Model MAE MSE AP@4px AR@4px F1@4px AP@8px AR@8px F1@8px
PET-Finetuned(Ours) 105.772 199.544 0.533 0.505 0.519 0.759 0.719 0.738
PET-SHHA 123.135 240.943 0.495 0.487 0.491 0.708 0.696 0.702
APGCC-SHHA 126.763 228.998 0.311 0.284 0.297 0.638 0.583 0.609

JHU-Crowd++

Model MAE MSE AP@4px AR@4px F1@4px AP@8px AR@8px F1@8px
PET-Finetuned(Ours) 74.778 271.886 0.467 0.491 0.479 0.681 0.715 0.698
PET-SHHA 115.861 393.281 0.379 0.449 0.411 0.582 0.690 0.632
APGCC-SHHA 102.461 331.883 0.303 0.330 0.316 0.578 0.630 0.603

Qualitative Analysis

Full-resolution qualitative comparisons in the report use horizontal stacked panels ordered as PET-Finetuned(Ours), PET-SHHA, and APGCC-SHHA, with point colors green, yellow, and red.

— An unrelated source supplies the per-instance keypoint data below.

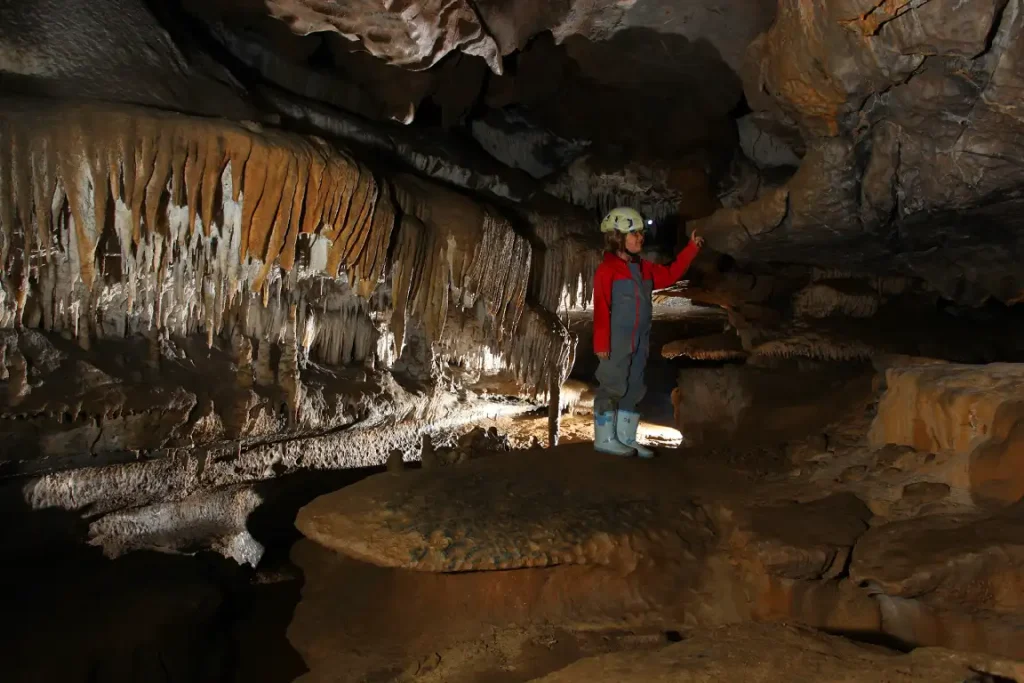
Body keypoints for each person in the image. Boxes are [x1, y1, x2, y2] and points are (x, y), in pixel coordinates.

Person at [591, 207, 704, 458]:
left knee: (634, 386)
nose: (640, 238)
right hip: (616, 339)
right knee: (612, 385)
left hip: (640, 338)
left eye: (641, 233)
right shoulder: (607, 270)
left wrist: (691, 249)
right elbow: (601, 306)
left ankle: (626, 438)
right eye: (634, 233)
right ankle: (605, 438)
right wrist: (601, 343)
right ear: (617, 237)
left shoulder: (643, 268)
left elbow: (671, 274)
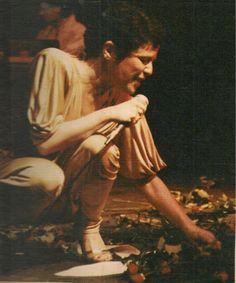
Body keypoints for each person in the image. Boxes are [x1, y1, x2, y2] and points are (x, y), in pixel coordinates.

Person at [0, 2, 220, 262]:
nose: (150, 70)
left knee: (100, 149)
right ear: (109, 50)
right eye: (144, 59)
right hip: (19, 190)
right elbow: (45, 142)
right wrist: (108, 114)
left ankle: (88, 229)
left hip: (60, 201)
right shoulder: (56, 63)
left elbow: (144, 177)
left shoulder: (120, 99)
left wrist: (189, 228)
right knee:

Inference for these comparisons uses threshold = 0.5 and upper_bound = -1. Qualitatively, PET-Finetuned(Ours) shows fewer sparse-scene false positives, stronger dense-scene recall under occlusion, and more stable localization under perspective and scale variation.

Qualitative comparison for pexels-558331748-30295833

Qualitative comparison for pexels-ilyasajpg-7038431

Qualitative comparison for pexels-peter-almario-388108-19472286

Qualitative comparison for pexels-rafeeque-kodungookaran-374579689-18755903

Qualitative comparison for pexels-wendywei-4945353

Model Inference

Use the official PET repository to run single-image inference with this release model.

  1. Clone PET and move into the repository root.
    git clone https://github.com/cxliu0/PET.git
    cd PET
    
  2. Install dependencies.
    pip install -r requirements.txt
    pip install safetensors pillow
    
  3. Copy test.py from this release folder into the PET repository root.
  4. Place PET_Finetuned.safetensors in the PET repository root.
  5. Run inference (dummy example).
    python test.py \
      --image_path path/to/image.jpg \
      --resume PET_Finetuned.safetensors \
      --device cpu \
      --output_json outputs/prediction.json \
      --output_image outputs/prediction.jpg 
    

Summary

We present a practical adaptation of PET for density-robust crowd counting and head-point localization under partial and heterogeneous annotations. The training framework combines a hierarchical iterative fine-tuning loop with outlier-driven data refinement, mixed patch-resolution optimization (128x128/256x256/512x512), count-aware sampling for dense-scene emphasis, and adaptive background-query loss weighting to stabilize supervision across scales.

Under the reported cross-dataset transfer protocol from SHHA initialization, the model achieves the strongest overall transfer on SHHB, UCF-QNRF, and JHU-Crowd++, while maintaining the best localization balance on SHHA at both matching thresholds. Qualitative evidence is consistent with these trends, showing fewer sparse-scene false positives and stronger dense-scene recall under occlusion and perspective variation.